Gold and silver prices on the Multi Commodity Exchange (MCX) surged over 1% to reach unprecedented highs, driven by a combination of factors including a weakening US dollar, increased safe-haven demand, and the Indian rupee touching lifetime lows against the dollar.

Gold Reaches New Heights

Gold October futures on the MCX climbed to a record peak of Rs 1,05,937 per 10 grams before settling at Rs 1,03,824, marking a significant 1.69% gain. This rally underscores the strong investor appetite for the yellow metal in times of economic uncertainty.

Silver Shines Brighter

Silver prices exhibited even more robust performance, with December futures hitting an all-time high of Rs 1,24,369 per kg. The contract eventually closed at Rs 1,21,873 per kg, registering an impressive 2.72% increase.

Factors Driving the Rally

Several key factors contributed to the precious metals' stellar performance:

  1. Weakening US Dollar: The US Dollar Index hovered near 97.72, down 0.05%, making dollar-denominated gold and silver more attractive to investors holding other currencies.

  2. Safe-Haven Demand: Global economic uncertainties, including higher US trade tariffs on India, have increased the appeal of gold and silver as safe-haven assets.

  3. Rupee Depreciation: The Indian rupee hitting lifetime lows against the dollar has made imports more expensive, contributing to higher domestic prices of gold and silver.

  4. Federal Reserve Rate Cut Speculation: Possibilities of interest rate cuts by the US Federal Reserve have added support to precious metal prices.

Market Outlook

Analysts are bullish on both gold and silver in the short term:

Metal Expected Trading Range
Gold $3,454 - $3,600 per troy ounce
Silver $39.10 - $42.20 per troy ounce

Market experts recommend a buy-on-dips strategy for both metals.
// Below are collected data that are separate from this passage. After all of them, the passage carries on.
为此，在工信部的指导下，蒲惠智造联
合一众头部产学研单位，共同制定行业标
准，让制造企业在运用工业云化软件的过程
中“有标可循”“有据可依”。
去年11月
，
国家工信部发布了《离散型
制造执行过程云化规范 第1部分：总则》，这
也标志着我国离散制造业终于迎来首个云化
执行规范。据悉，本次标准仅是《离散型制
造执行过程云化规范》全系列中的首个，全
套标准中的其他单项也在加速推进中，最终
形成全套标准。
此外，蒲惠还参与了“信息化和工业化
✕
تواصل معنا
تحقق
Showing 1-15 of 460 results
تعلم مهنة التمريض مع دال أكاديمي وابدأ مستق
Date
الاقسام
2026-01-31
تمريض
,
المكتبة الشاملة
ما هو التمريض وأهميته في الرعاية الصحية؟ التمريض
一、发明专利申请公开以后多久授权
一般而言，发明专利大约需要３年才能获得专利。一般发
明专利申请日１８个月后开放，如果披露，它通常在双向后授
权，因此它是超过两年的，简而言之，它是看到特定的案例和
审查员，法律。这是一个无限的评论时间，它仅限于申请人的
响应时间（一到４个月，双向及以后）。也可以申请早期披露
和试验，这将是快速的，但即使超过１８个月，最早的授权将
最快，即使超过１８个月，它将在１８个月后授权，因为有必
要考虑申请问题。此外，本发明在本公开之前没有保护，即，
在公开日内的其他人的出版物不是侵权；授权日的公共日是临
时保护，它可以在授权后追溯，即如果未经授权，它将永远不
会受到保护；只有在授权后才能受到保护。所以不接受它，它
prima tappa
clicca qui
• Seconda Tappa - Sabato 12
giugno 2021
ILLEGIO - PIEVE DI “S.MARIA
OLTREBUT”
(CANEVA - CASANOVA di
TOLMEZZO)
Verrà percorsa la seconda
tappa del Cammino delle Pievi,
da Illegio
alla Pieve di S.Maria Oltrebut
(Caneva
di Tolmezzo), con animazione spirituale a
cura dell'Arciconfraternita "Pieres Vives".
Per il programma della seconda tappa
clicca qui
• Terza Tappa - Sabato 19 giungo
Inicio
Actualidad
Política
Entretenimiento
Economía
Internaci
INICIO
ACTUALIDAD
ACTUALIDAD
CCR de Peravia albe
They anticipate gold to test Rs 1,07,000 and silver to potentially reach Rs 1,27,000 in the near future.

Investment Strategy

Given the current market dynamics, investors are advised to consider the following:

  1. Capitalize on Dips: Use price corrections as opportunities to accumulate positions in both gold and silver.
  2. Diversification: Consider precious metals as part of a diversified portfolio, especially in times of economic uncertainty.
  3. Stay Informed: Keep track of global economic indicators and geopolitical events that may impact precious metal prices.

As gold and silver continue to attract investor interest, market participants should remain vigilant of potential volatility and adjust their strategies accordingly.